Por María Susana López
La alarma lo llama, una puerta abre sus pensamientos, ahora conscientes. Salen a la luz. Compiten entre dos polos. Los negativos rondan concéntricos. Los positivos bailan libremente a su alrededor en forma grácil. Un motor entrando en calor. Sus neuronas interactúan con magnetismo, producen electricidad.
Su cuerpo salta con movimientos espásticos. La sinapsis en sus neuronas crece como raíces, redes que intercambian información, producen reacciones de fuerza y velocidad en sus músculos.
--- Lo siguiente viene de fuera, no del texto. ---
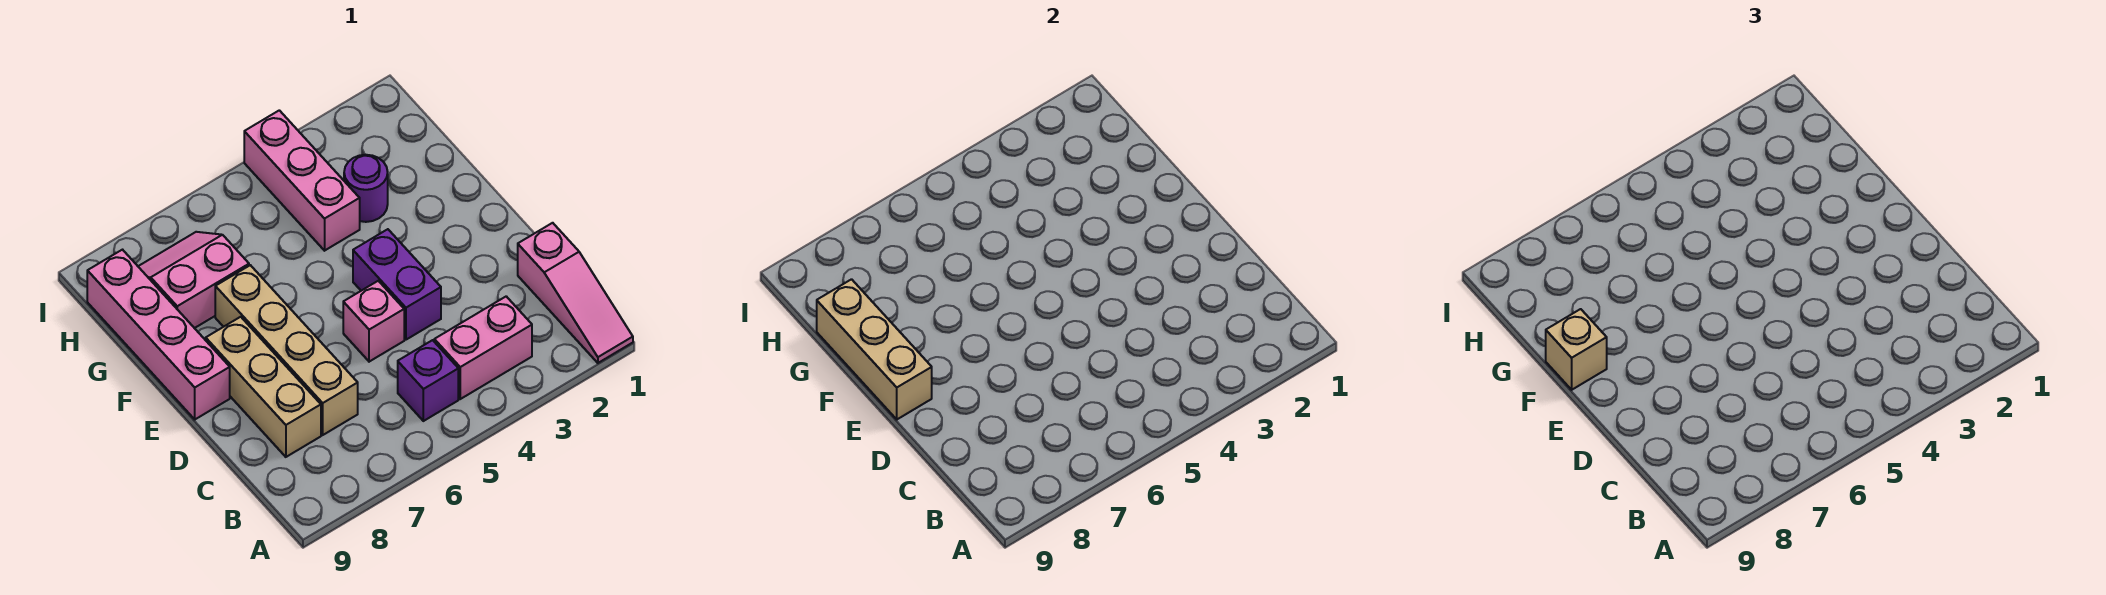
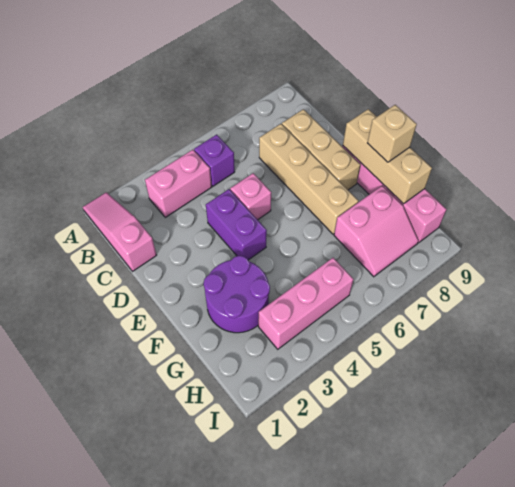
purple 1x1 round brick [344,155,388,222] -> purple 2x2 round brick [204,256,270,333]
pink 1x3 brick [244,110,360,251] -> pink 1x3 brick turned to [258,258,353,349]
Un impulso súbito lo saca de la cama.
Sus extremidades furiosas giran como aspas de ventilador, cada vez con mayor velocidad, proporcional a su euforia. Su entusiasmo, como cortina de lluvia barre todas sus contrariedades, listo para enfrentar la jornada. Durante el día sus pensamientos rotan, una calesita de emociones esperan sacar la sortija.
La sonrisa y la tristeza, como caras de la misma moneda, barajándose una apuesta. Llegada la noche, en la soledad de la habitación, tendido sobre la cama, su mirada fija en el techo. Un ronroneo de pensamientos reiterativos circulan, dibujan elipses, generan una corriente eléctrica en esa bobina cableada.
No los puede controlar, presiente una vida de catástrofe, sufre, se angustia. Busca un libro que lo distraiga, pierde la concentración en lo que lee, prende la tele, no registra ni lo que está viendo, la tristeza y melancolía son su compañía. De repente, siente un fuerte palpitar, transpira, se ahoga.
Sus párpados se abren y cierran sin parar. Sus pensamientos atrapados en esa urdimbre, como la paja de un nido que cobija a sus monstruos. De pronto la calma, su respiración se desacelera. Cinco miligramos apaciguan el motor. Su sueño es profundo, hasta el próximo arranque del motor.